__PROVIDED MATERIAL__:
::::
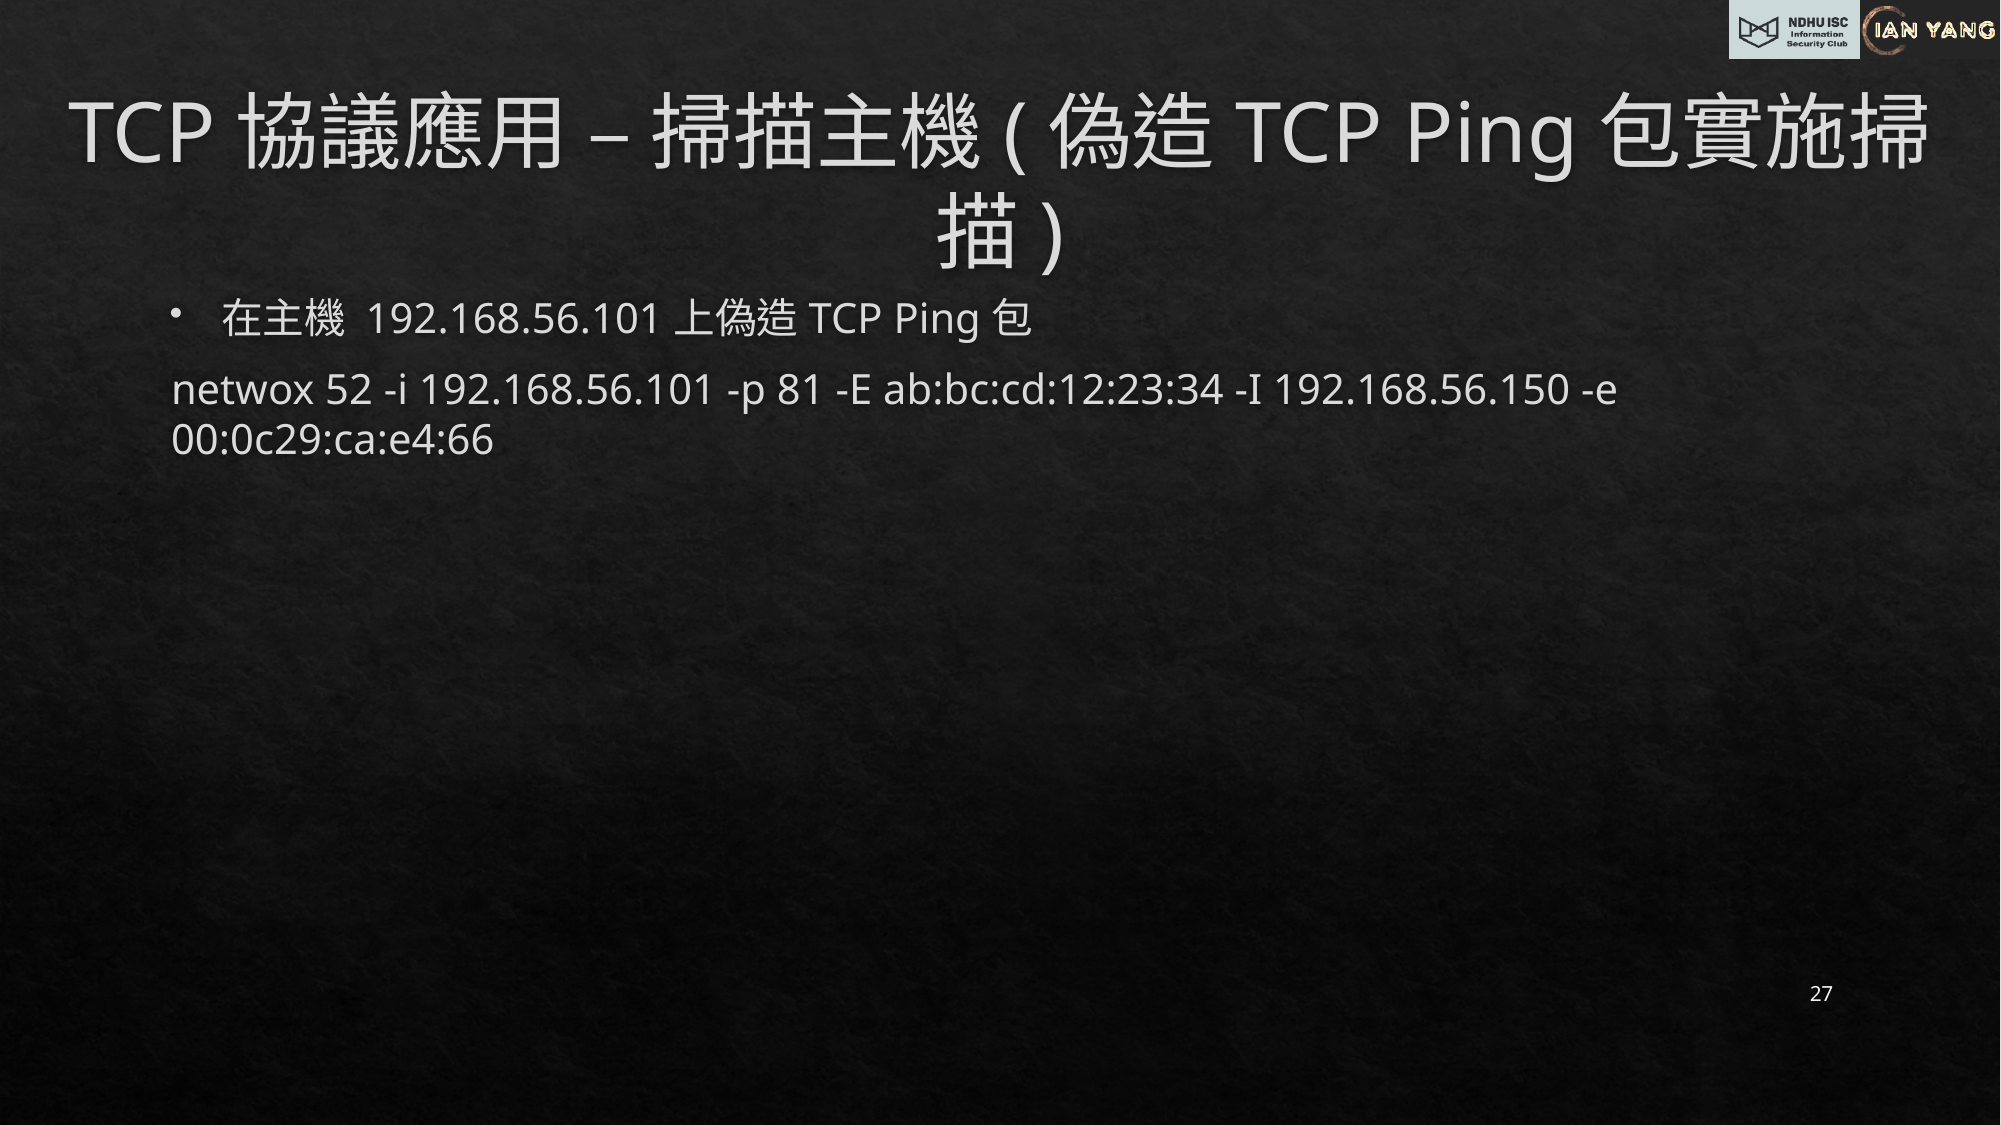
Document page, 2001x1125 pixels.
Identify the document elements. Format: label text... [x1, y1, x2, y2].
::::
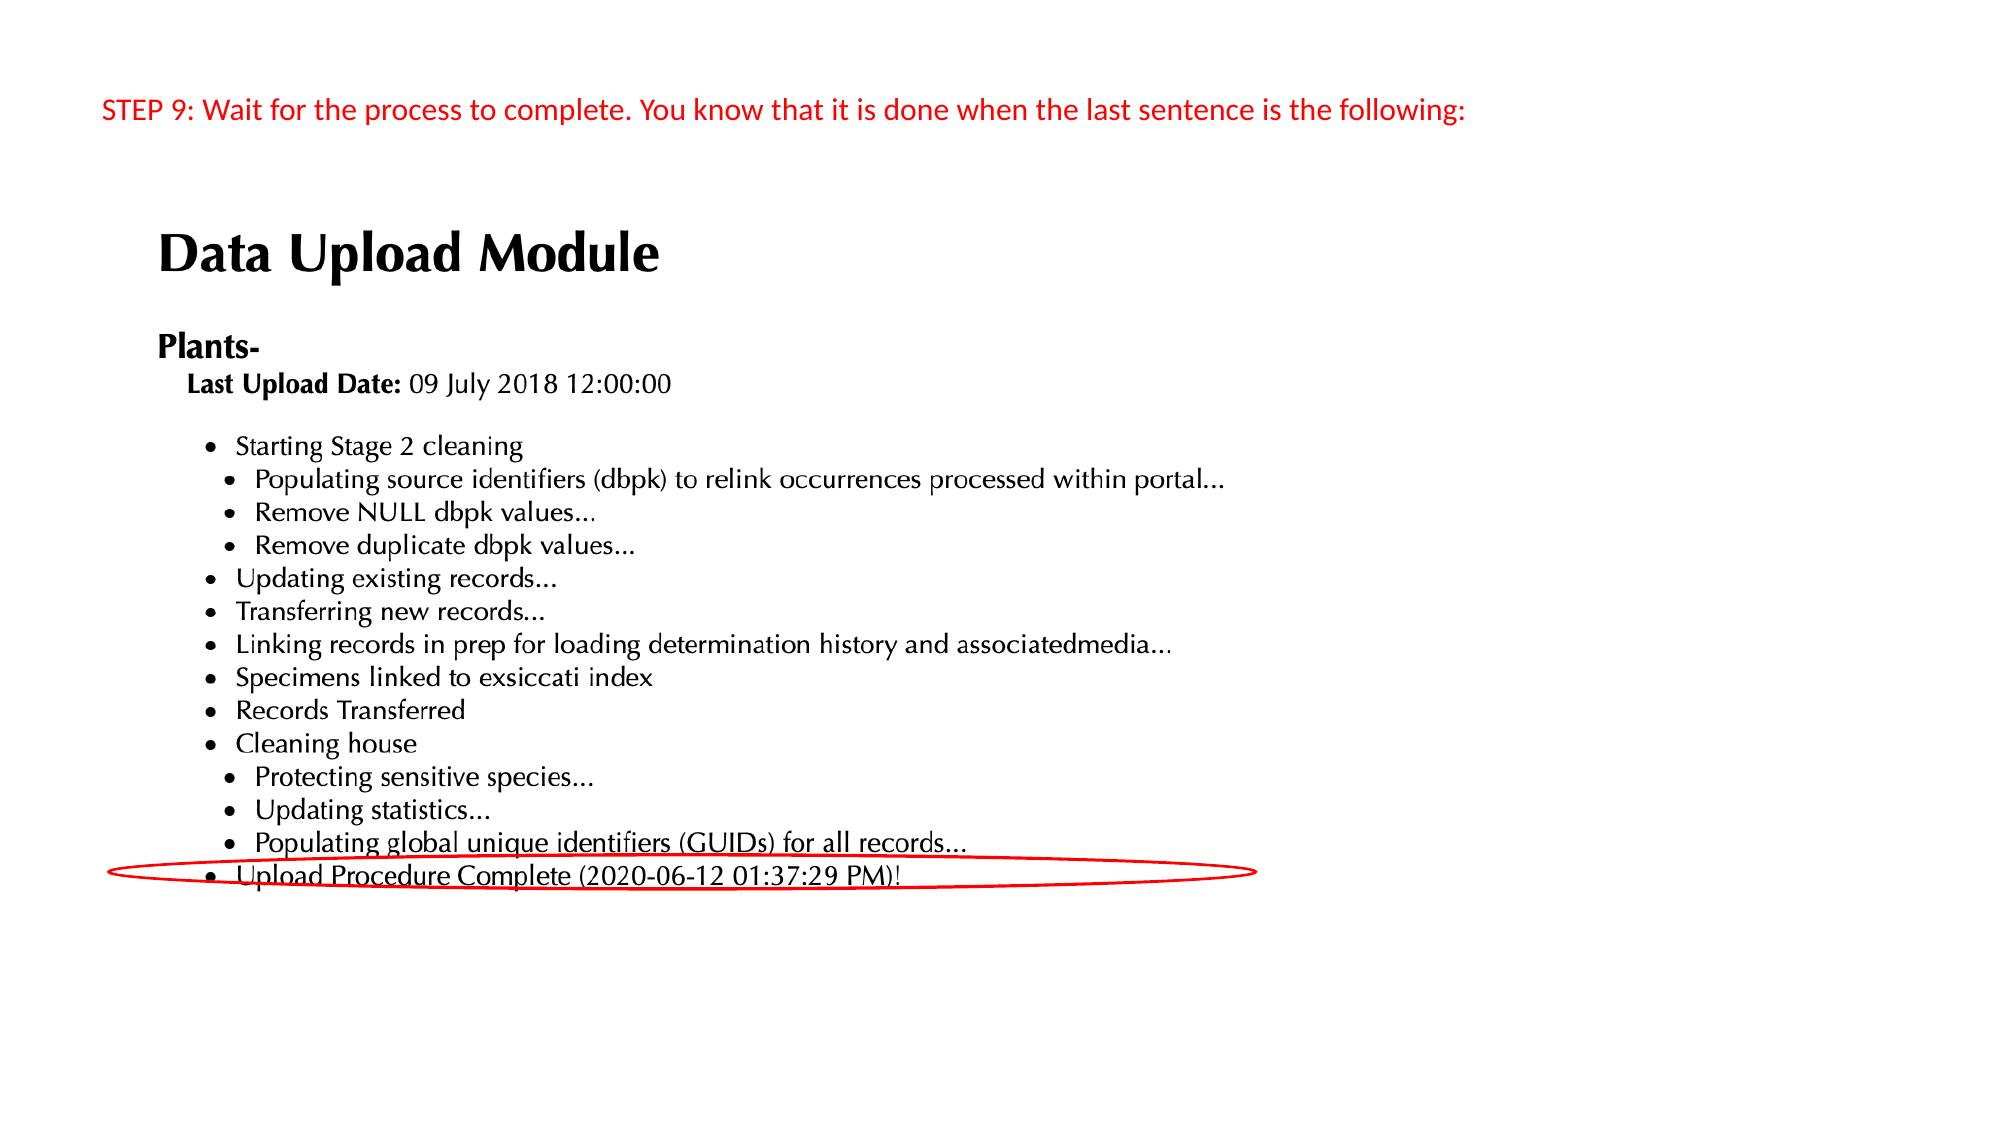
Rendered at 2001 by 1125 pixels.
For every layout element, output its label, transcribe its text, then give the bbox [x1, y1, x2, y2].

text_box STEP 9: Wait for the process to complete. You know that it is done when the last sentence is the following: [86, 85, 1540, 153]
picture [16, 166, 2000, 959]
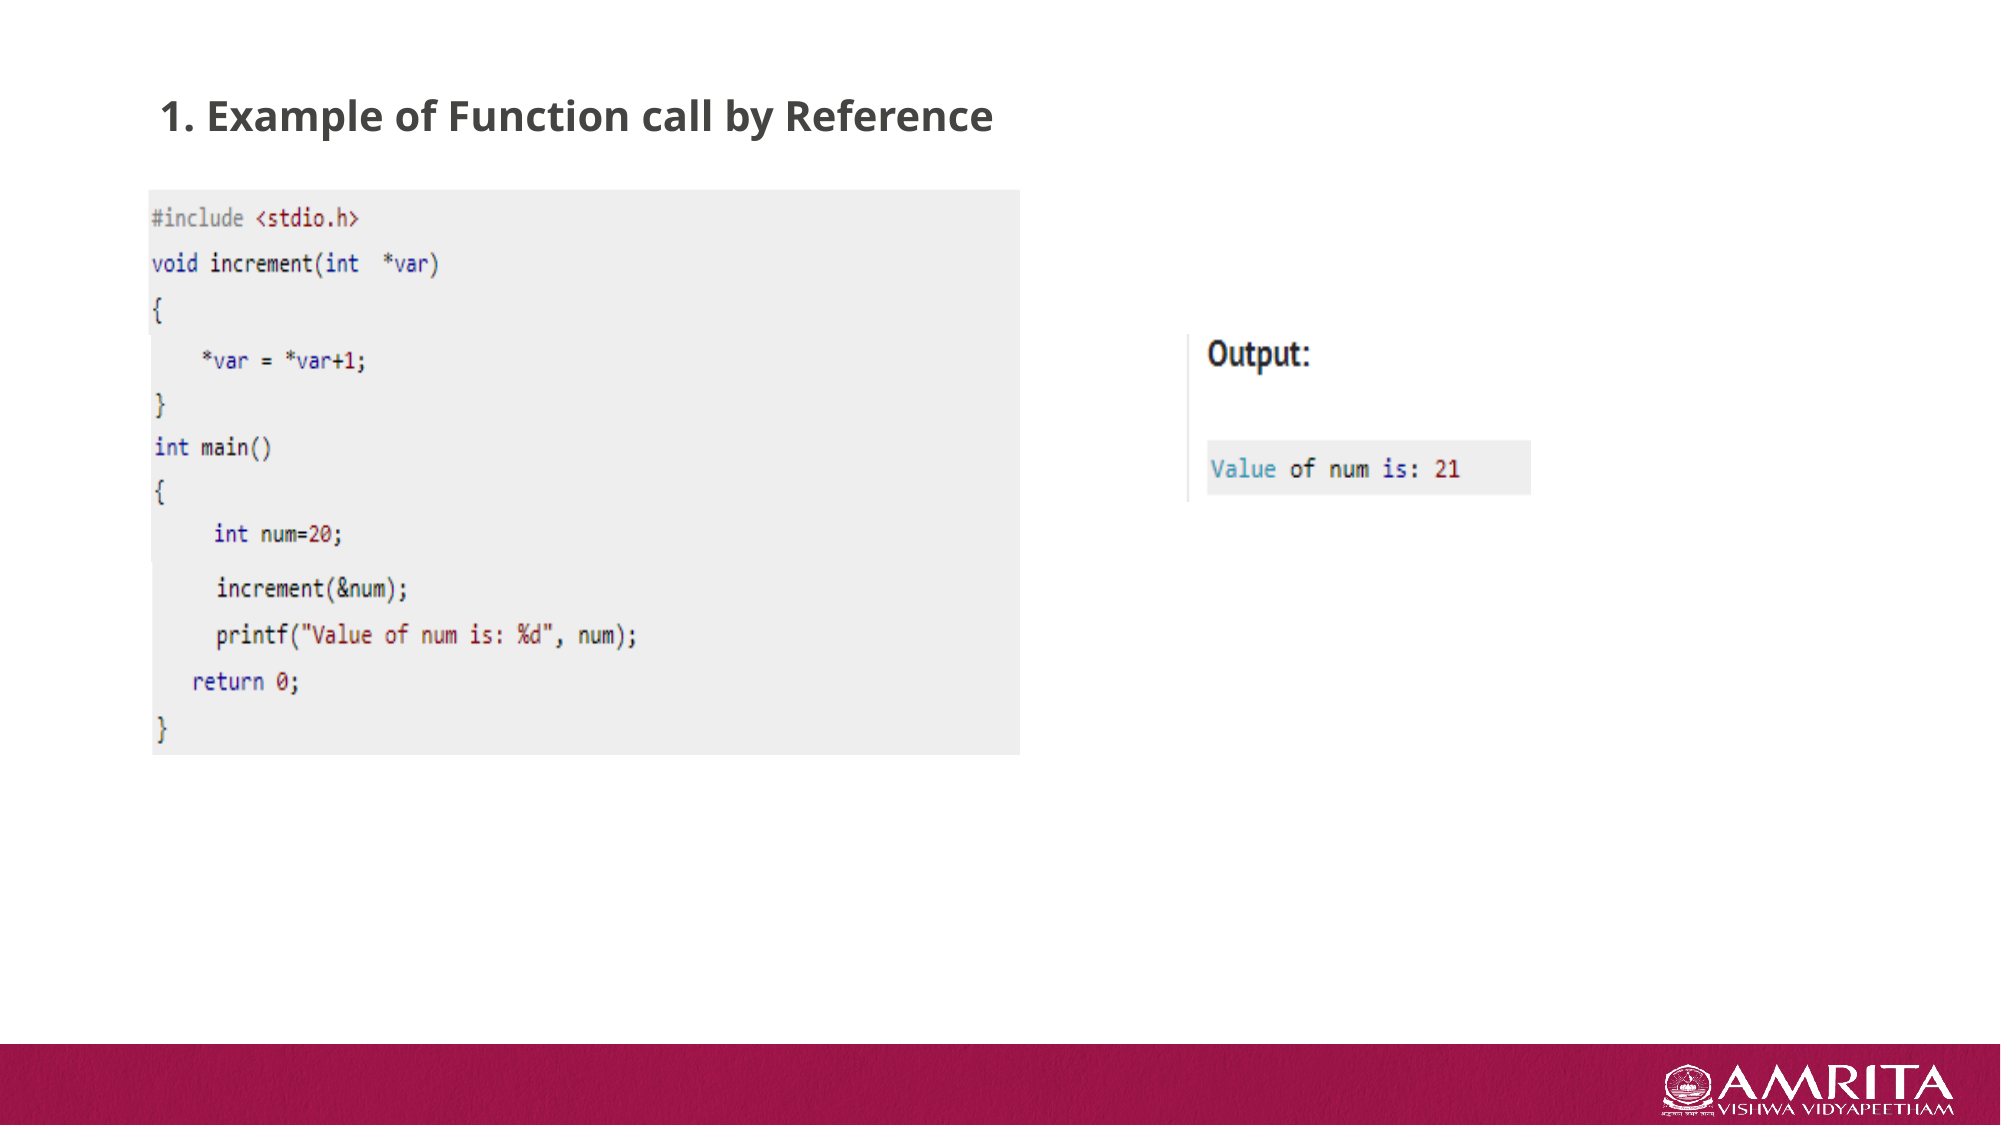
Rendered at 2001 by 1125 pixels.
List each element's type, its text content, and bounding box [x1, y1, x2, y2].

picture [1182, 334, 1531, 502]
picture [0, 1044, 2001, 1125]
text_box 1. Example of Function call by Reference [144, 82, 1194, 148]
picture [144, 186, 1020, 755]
::::
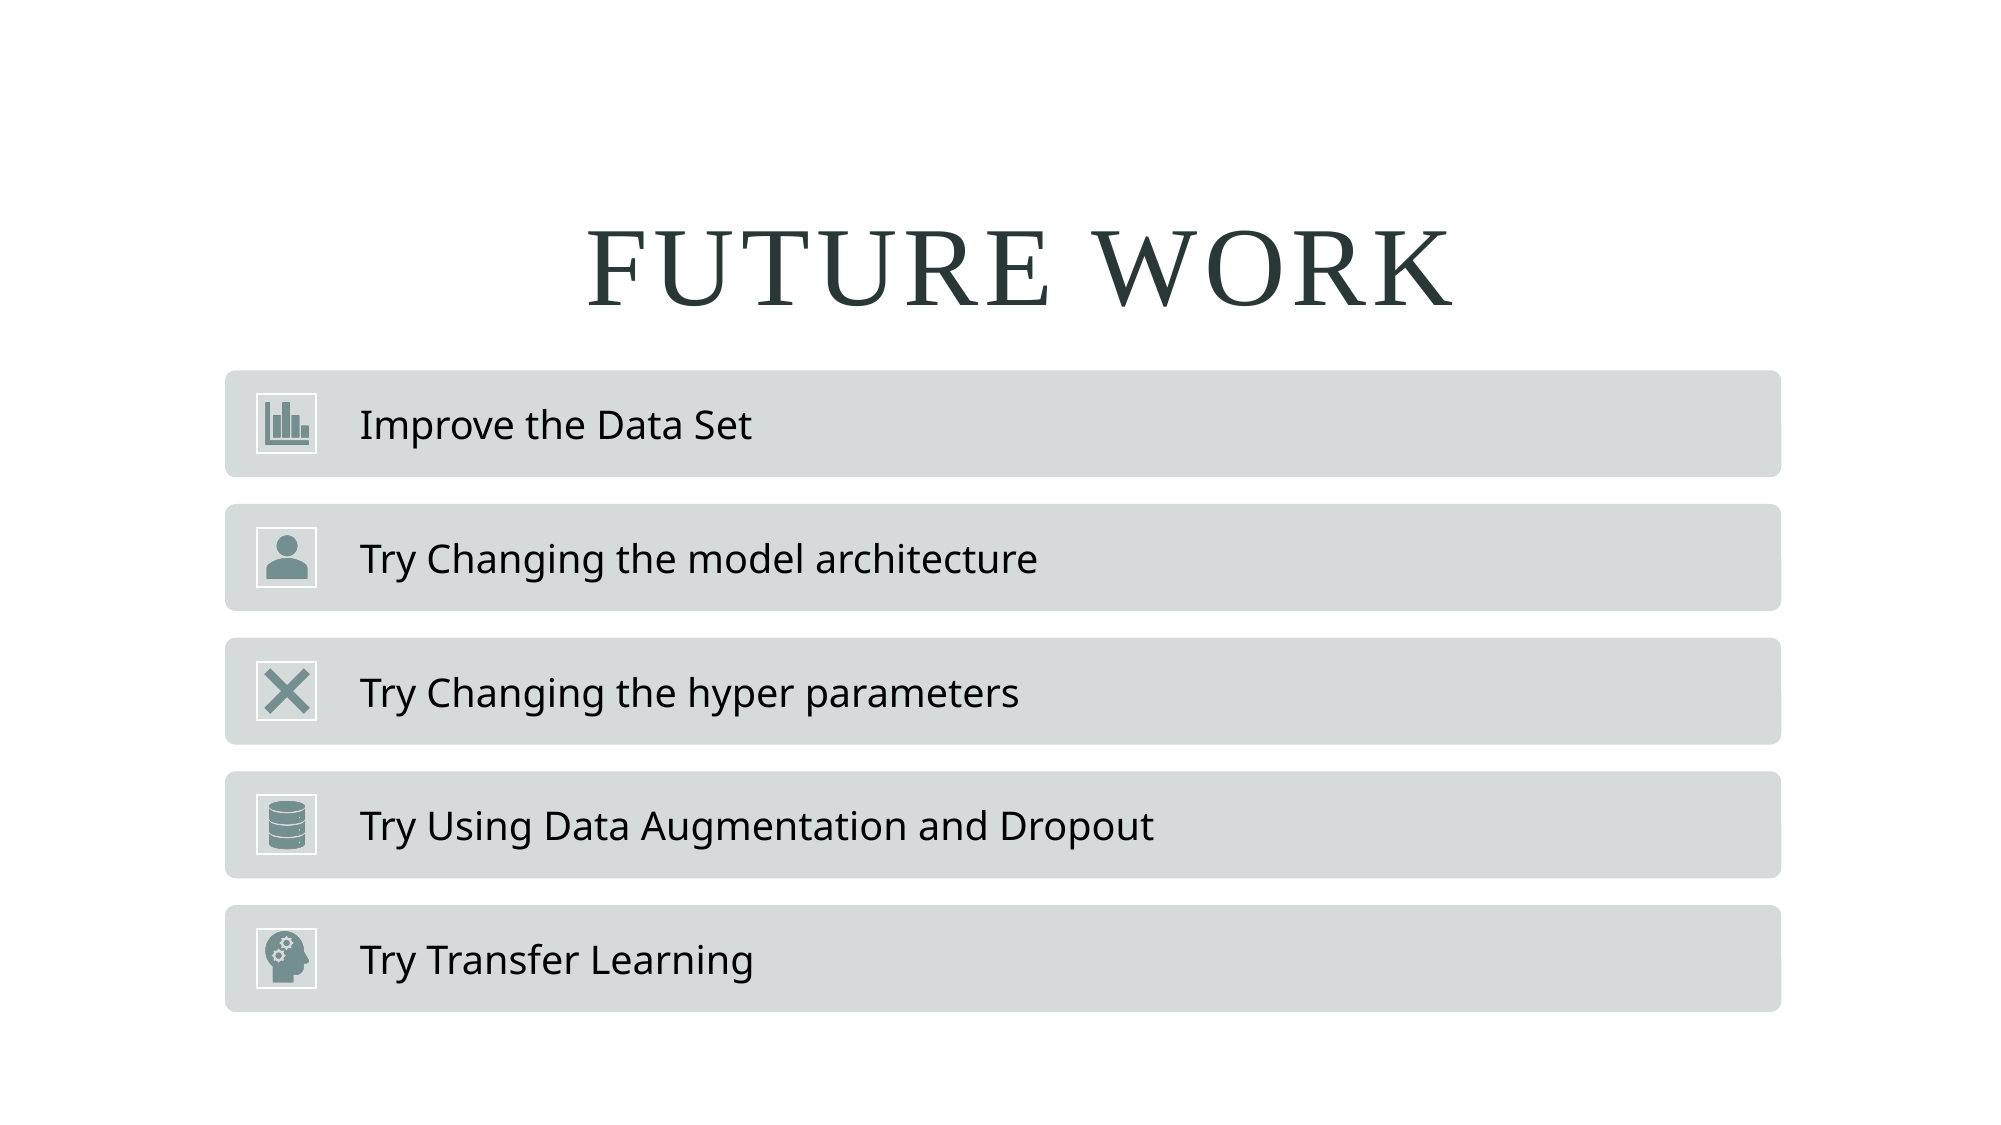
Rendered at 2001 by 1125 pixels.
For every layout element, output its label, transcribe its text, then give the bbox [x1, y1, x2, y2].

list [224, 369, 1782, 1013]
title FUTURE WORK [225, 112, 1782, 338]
::::
__WHAT YOU ARE ASKED TO DO__: Starting at the line above that holds "Document page, 2001x1125 pixels." and ending at the line that holds "Identify the document", transcribe each line exactly and include no other lines.

__OUTPUT OF THE EXERCISE__:
Document page, 2001x1125 pixels.
Identify the document elements. Format: label text... [x1, y1, x2, y2].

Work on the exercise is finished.